Online Program

Housing first with intensive case management: 12 month outcomes of the at home/chez soi randomized trial

Monday, November 4, 2013 : 8:50 a.m. - 9:10 a.m.

Stephen Hwang, MD, MPH, Centre for Research on Inner City Health, St. Michael's Hospital, Toronto, ON, Canada
Eric Latimer, Ph.D., Psychiatry, McGill University, Verdun, QC, Canada
Tim Aubry, Ph.D., Psychology, University of Ottawa, Ottawa, ON, Canada
Sam Tsemberis, Ph.D., Pathways to Housing, New York City, NY
Paula Goering, RN, PhD, SER, CAMH, Toronto, ON, Canada
Objective: The At Home/Chez Soi randomized controlled trial examines the effectiveness of a less resource-intensive Housing First intervention using Intensive Case Management (HF-ICM) for homeless individuals with mental illness and moderate levels of unmet mental health needs. Method: Homeless individuals with mental illness (N=1198) in four Canadian cities (Vancouver, Winnipeg, Toronto and Montreal) were randomized to HF-ICM or treatment-as-usual and assessed at 3-month intervals over a 12 month period. Intent-to-treat analysis using multilevel models with a p-value set at α≤0.01 were performed to assess changes in mental health symptomatology (CSI), overall functioning (MCAS) and quality of life (QoLI20), with time, treatment and study site as predictors. Differences in the proportion of individuals stably housed for >100 days at 12 months were assessed using chi-square tests. Results: Significant decreases in CSI scores and increases in MCAS and QoLI20 scores were observed over time; however treatment did not have a significant effect. Compared to Toronto, Vancouver had a significantly larger decrease in CSI scores while both Vancouver and Winnipeg had significant smaller increases in MCAS scores. A larger proportion of participants were stably housed for more than 100 days at 12 months in the treatment group (67%) compared to the control group (25%); the median number of days stably housed at 12 months was 251 days and 0 days in the treatment and control groups, respectively. Discussion: HF-ICM positively affects housing outcomes for homeless individuals with mental illness in a relatively short period of time.

Learning Areas:

Conduct evaluation related to programs, research, and other areas of practice
Other professions or practice related to public health
Program planning
Provision of health care to the public
Public health or related research

Learning Objectives:
Describe the analytic approach used to examine the effectiveness of an intervention to meet the needs of homeless people with mental illness. Demonstrate the effectiveness of a Housing First intervention with intensive case management for homeless people with mental illness. Analyze the domains in which improvements are significantly greater over a 12-month time frame.
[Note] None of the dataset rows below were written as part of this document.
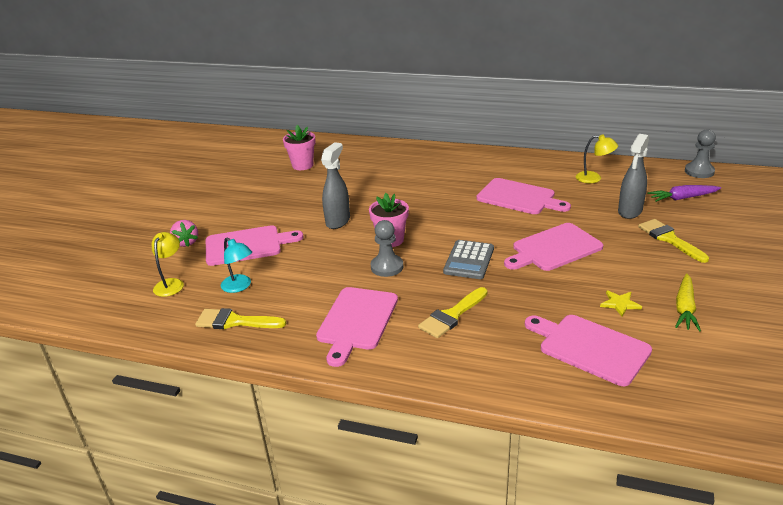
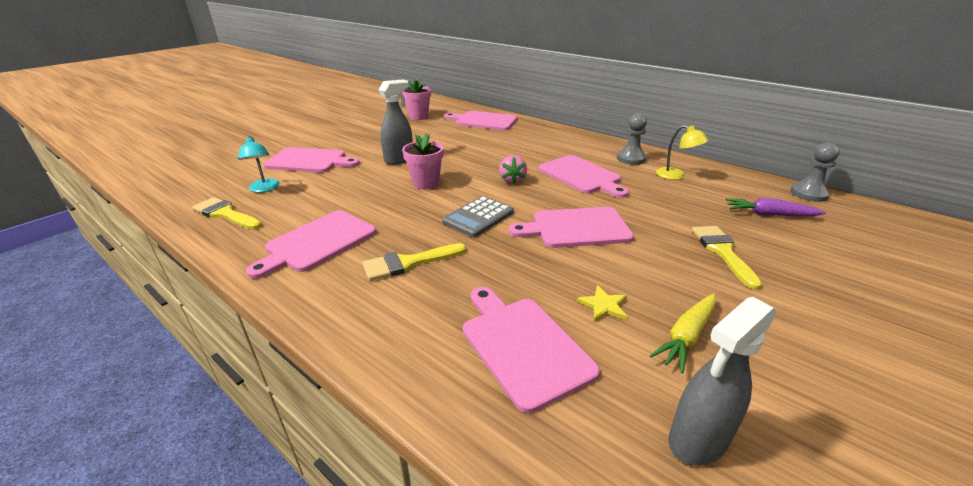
camera: 20 degrees right, 0 degrees up
(171, 283) = (221, 174): yellow lamp -> none
(186, 242) = (270, 149): pink strawberry -> pink strawberry (512, 180)
(376, 156) = (483, 121): none -> pink cutting board
(387, 267) = (397, 204): grey pawn -> grey pawn (631, 159)
(630, 211) = (693, 213): grey spray bottle -> grey spray bottle (697, 440)

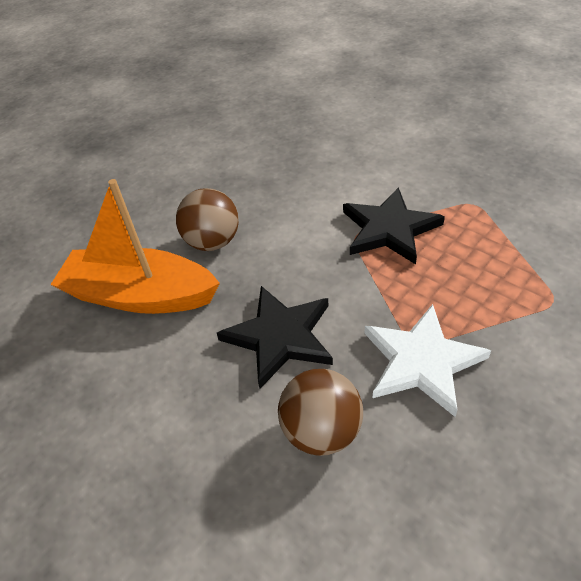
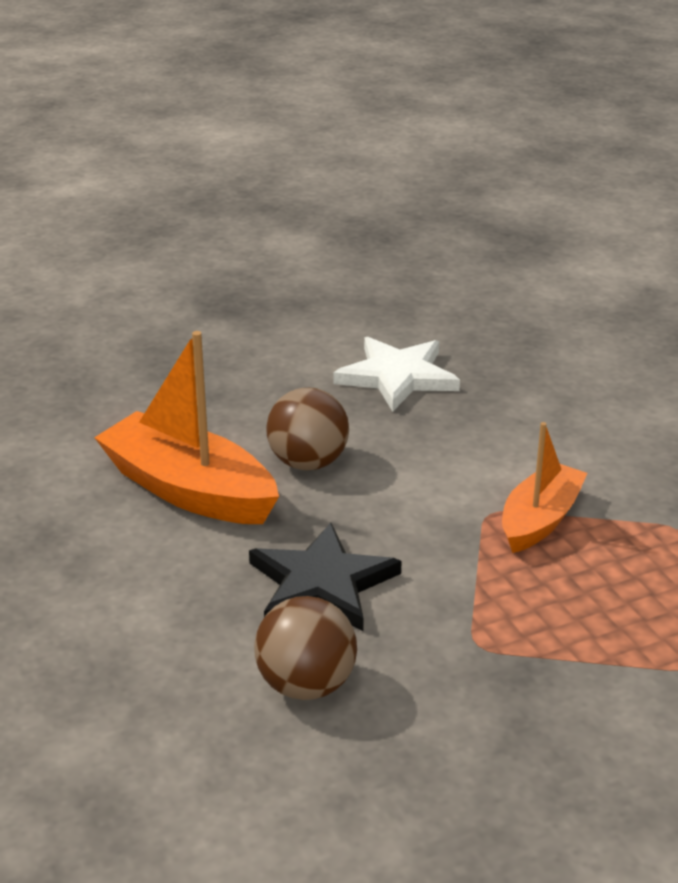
camera: 20 degrees right, 15 degrees down
(389, 229) = (540, 520): black star -> orange boat
(421, 361) = (471, 665): white star -> white star (397, 377)

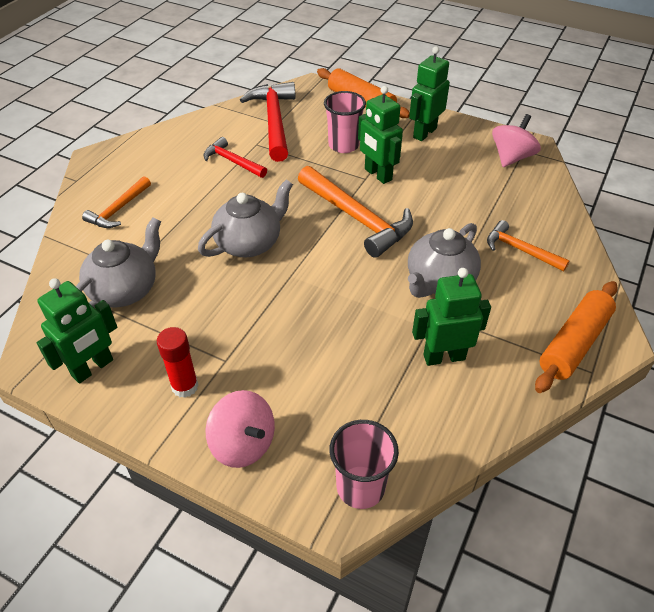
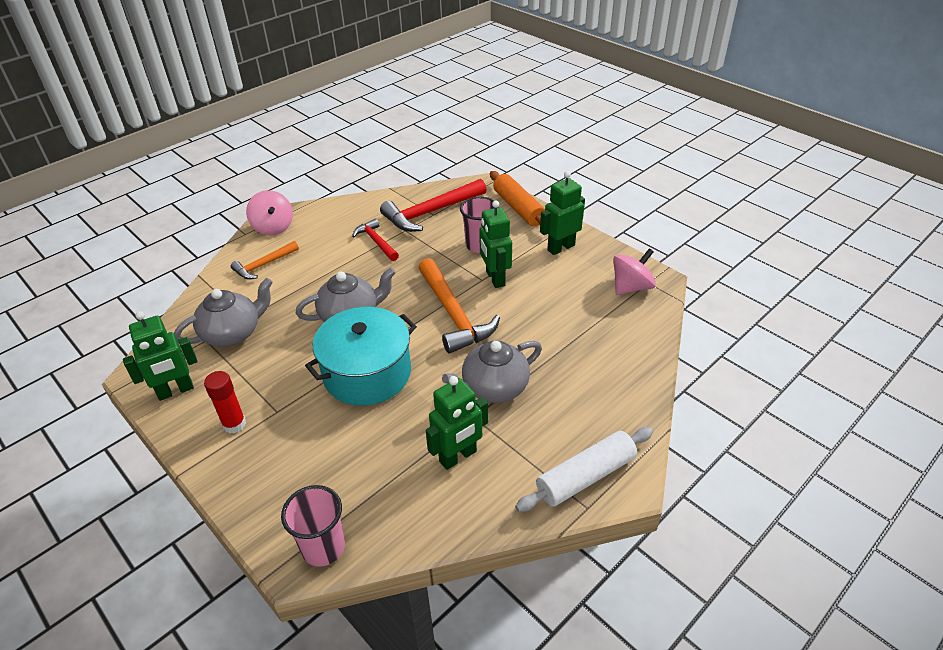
camera: 20 degrees right, 5 degrees down
(243, 444) = (252, 484): pink spinning top -> pink spinning top (273, 227)
(274, 121) = (431, 212): red hammer -> red hammer turned 135 degrees counterclockwise
(302, 297) = (367, 373): none -> turquoise pot
(444, 357) = (458, 457): green robot -> green robot turned 135 degrees clockwise
(520, 250) = (586, 377): orange hammer -> none
(574, 343) = (585, 476): orange rolling pin -> white rolling pin

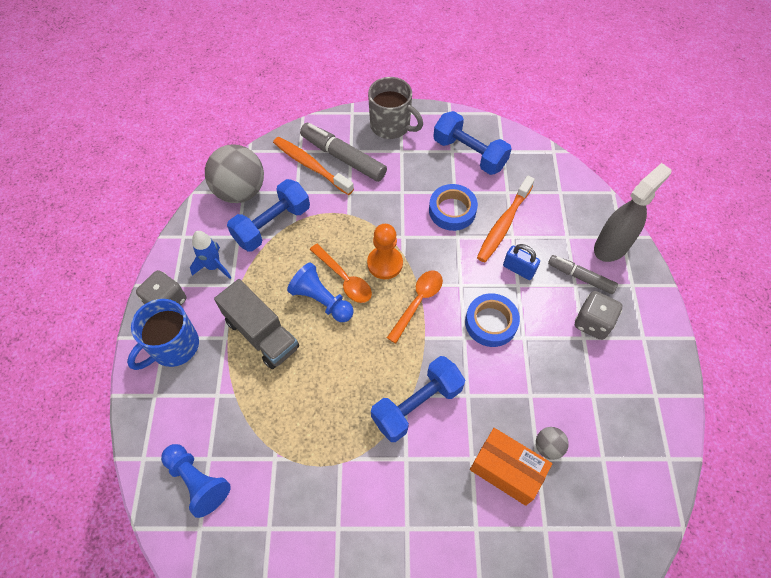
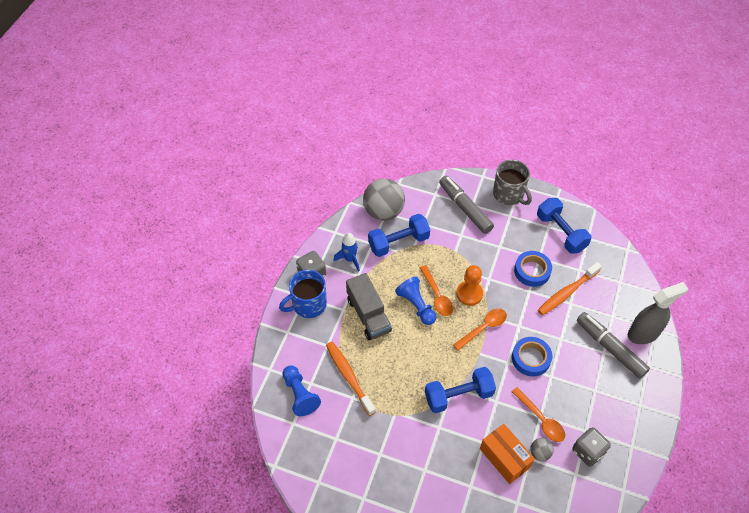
camera: 20 degrees right, 5 degrees down
(311, 166) = (439, 207): orange toothbrush -> orange toothbrush (349, 377)
(518, 269) = (565, 328): blue padlock -> none
(532, 399) = (541, 419): none -> orange spoon
(580, 277) = (610, 348): grey marker -> grey marker, size x1.58
(592, 323) = (606, 382): grey dice -> grey dice (588, 451)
Keyword(s): Homelessness, Mental Illness

Presenting author's disclosure statement:

Qualified on the content I am responsible for because: I am an co-investigator on multiple peer-reviewed federally-funded grants which focus on services to address the needs of homeless individuals with mental illness. Research interests include: homelessness, health care utilization and interventions research.
Any relevant financial relationships? No

I agree to comply with the American Public Health Association Conflict of Interest and Commercial Support Guidelines, and to disclose to the participants any off-label or experimental uses of a commercial product or service discussed in my presentation.